▸ **Exercise goal**
Reproduce each line of the rows that follow without any alteration.

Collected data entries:
▶

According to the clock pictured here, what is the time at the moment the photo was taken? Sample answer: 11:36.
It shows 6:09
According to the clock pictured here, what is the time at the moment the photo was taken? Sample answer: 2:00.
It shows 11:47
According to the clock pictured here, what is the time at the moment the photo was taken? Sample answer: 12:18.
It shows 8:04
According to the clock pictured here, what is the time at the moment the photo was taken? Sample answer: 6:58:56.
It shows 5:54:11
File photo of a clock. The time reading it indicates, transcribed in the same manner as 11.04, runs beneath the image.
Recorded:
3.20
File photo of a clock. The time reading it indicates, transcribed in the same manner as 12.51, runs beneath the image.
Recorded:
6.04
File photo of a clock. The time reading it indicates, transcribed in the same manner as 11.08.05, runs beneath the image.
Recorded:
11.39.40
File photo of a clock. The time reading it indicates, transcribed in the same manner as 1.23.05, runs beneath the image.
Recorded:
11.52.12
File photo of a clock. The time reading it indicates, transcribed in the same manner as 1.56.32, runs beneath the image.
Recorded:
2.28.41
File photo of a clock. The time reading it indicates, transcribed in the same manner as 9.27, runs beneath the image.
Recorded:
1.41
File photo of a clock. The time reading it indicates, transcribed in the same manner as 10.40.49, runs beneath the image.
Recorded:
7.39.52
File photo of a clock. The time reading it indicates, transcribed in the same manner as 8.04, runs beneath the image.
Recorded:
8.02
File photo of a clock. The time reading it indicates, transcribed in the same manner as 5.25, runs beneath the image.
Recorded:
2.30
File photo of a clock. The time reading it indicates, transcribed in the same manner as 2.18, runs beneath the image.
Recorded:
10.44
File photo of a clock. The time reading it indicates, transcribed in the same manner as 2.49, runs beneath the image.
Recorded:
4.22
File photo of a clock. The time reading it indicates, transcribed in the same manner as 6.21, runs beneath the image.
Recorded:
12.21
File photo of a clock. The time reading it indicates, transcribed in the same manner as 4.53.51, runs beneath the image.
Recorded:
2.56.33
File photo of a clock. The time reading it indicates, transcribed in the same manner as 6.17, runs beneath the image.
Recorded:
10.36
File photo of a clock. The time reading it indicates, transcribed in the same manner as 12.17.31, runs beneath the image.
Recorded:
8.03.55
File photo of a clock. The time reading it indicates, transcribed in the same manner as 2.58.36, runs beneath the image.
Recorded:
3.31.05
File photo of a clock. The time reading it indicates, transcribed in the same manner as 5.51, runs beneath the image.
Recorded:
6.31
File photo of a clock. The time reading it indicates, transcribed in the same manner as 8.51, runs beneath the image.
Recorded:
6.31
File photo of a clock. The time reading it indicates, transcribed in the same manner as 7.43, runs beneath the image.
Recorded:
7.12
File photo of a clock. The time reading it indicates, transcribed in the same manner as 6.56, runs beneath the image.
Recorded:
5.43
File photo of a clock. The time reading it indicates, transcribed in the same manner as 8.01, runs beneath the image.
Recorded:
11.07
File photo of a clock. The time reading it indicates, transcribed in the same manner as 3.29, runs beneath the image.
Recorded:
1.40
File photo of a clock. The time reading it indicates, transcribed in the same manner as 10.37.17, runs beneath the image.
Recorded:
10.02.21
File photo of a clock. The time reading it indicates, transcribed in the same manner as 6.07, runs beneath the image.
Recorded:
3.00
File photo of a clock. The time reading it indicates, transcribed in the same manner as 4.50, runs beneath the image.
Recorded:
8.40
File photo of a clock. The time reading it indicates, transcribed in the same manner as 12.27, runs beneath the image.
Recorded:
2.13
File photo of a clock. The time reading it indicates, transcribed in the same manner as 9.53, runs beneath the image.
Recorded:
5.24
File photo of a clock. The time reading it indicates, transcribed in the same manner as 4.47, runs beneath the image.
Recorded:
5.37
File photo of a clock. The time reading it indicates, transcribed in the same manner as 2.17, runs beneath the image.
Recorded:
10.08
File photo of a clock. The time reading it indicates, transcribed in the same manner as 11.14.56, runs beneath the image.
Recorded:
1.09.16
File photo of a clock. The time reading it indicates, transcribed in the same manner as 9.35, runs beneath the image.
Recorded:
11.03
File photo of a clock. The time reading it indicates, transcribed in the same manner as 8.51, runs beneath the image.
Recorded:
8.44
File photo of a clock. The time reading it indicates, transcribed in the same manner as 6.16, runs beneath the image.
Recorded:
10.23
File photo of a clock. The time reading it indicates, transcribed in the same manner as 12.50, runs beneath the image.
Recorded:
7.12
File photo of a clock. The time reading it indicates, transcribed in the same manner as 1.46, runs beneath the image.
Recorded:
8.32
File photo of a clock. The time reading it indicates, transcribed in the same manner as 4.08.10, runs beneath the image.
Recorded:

◀

▸ **Correct answer**
According to the clock pictured here, what is the time at the moment the photo was taken? Sample answer: 11:36.
It shows 6:09
According to the clock pictured here, what is the time at the moment the photo was taken? Sample answer: 2:00.
It shows 11:47
According to the clock pictured here, what is the time at the moment the photo was taken? Sample answer: 12:18.
It shows 8:04
According to the clock pictured here, what is the time at the moment the photo was taken? Sample answer: 6:58:56.
It shows 5:54:11
File photo of a clock. The time reading it indicates, transcribed in the same manner as 11.04, runs beneath the image.
Recorded:
3.20
File photo of a clock. The time reading it indicates, transcribed in the same manner as 12.51, runs beneath the image.
Recorded:
6.04
File photo of a clock. The time reading it indicates, transcribed in the same manner as 11.08.05, runs beneath the image.
Recorded:
11.39.40
File photo of a clock. The time reading it indicates, transcribed in the same manner as 1.23.05, runs beneath the image.
Recorded:
11.52.12
File photo of a clock. The time reading it indicates, transcribed in the same manner as 1.56.32, runs beneath the image.
Recorded:
2.28.41
File photo of a clock. The time reading it indicates, transcribed in the same manner as 9.27, runs beneath the image.
Recorded:
1.41
File photo of a clock. The time reading it indicates, transcribed in the same manner as 10.40.49, runs beneath the image.
Recorded:
7.39.52
File photo of a clock. The time reading it indicates, transcribed in the same manner as 8.04, runs beneath the image.
Recorded:
8.02
File photo of a clock. The time reading it indicates, transcribed in the same manner as 5.25, runs beneath the image.
Recorded:
2.30
File photo of a clock. The time reading it indicates, transcribed in the same manner as 2.18, runs beneath the image.
Recorded:
10.44
File photo of a clock. The time reading it indicates, transcribed in the same manner as 2.49, runs beneath the image.
Recorded:
4.22
File photo of a clock. The time reading it indicates, transcribed in the same manner as 6.21, runs beneath the image.
Recorded:
12.21
File photo of a clock. The time reading it indicates, transcribed in the same manner as 4.53.51, runs beneath the image.
Recorded:
2.56.33
File photo of a clock. The time reading it indicates, transcribed in the same manner as 6.17, runs beneath the image.
Recorded:
10.36
File photo of a clock. The time reading it indicates, transcribed in the same manner as 12.17.31, runs beneath the image.
Recorded:
8.03.55
File photo of a clock. The time reading it indicates, transcribed in the same manner as 2.58.36, runs beneath the image.
Recorded:
3.31.05
File photo of a clock. The time reading it indicates, transcribed in the same manner as 5.51, runs beneath the image.
Recorded:
6.31
File photo of a clock. The time reading it indicates, transcribed in the same manner as 8.51, runs beneath the image.
Recorded:
6.31
File photo of a clock. The time reading it indicates, transcribed in the same manner as 7.43, runs beneath the image.
Recorded:
7.12
File photo of a clock. The time reading it indicates, transcribed in the same manner as 6.56, runs beneath the image.
Recorded:
5.43
File photo of a clock. The time reading it indicates, transcribed in the same manner as 8.01, runs beneath the image.
Recorded:
11.07
File photo of a clock. The time reading it indicates, transcribed in the same manner as 3.29, runs beneath the image.
Recorded:
1.40
File photo of a clock. The time reading it indicates, transcribed in the same manner as 10.37.17, runs beneath the image.
Recorded:
10.02.21
File photo of a clock. The time reading it indicates, transcribed in the same manner as 6.07, runs beneath the image.
Recorded:
3.00
File photo of a clock. The time reading it indicates, transcribed in the same manner as 4.50, runs beneath the image.
Recorded:
8.40
File photo of a clock. The time reading it indicates, transcribed in the same manner as 12.27, runs beneath the image.
Recorded:
2.13
File photo of a clock. The time reading it indicates, transcribed in the same manner as 9.53, runs beneath the image.
Recorded:
5.24
File photo of a clock. The time reading it indicates, transcribed in the same manner as 4.47, runs beneath the image.
Recorded:
5.37
File photo of a clock. The time reading it indicates, transcribed in the same manner as 2.17, runs beneath the image.
Recorded:
10.08
File photo of a clock. The time reading it indicates, transcribed in the same manner as 11.14.56, runs beneath the image.
Recorded:
1.09.16
File photo of a clock. The time reading it indicates, transcribed in the same manner as 9.35, runs beneath the image.
Recorded:
11.03
File photo of a clock. The time reading it indicates, transcribed in the same manner as 8.51, runs beneath the image.
Recorded:
8.44
File photo of a clock. The time reading it indicates, transcribed in the same manner as 6.16, runs beneath the image.
Recorded:
10.23
File photo of a clock. The time reading it indicates, transcribed in the same manner as 12.50, runs beneath the image.
Recorded:
7.12
File photo of a clock. The time reading it indicates, transcribed in the same manner as 1.46, runs beneath the image.
Recorded:
8.32
File photo of a clock. The time reading it indicates, transcribed in the same manner as 4.08.10, runs beneath the image.
Recorded:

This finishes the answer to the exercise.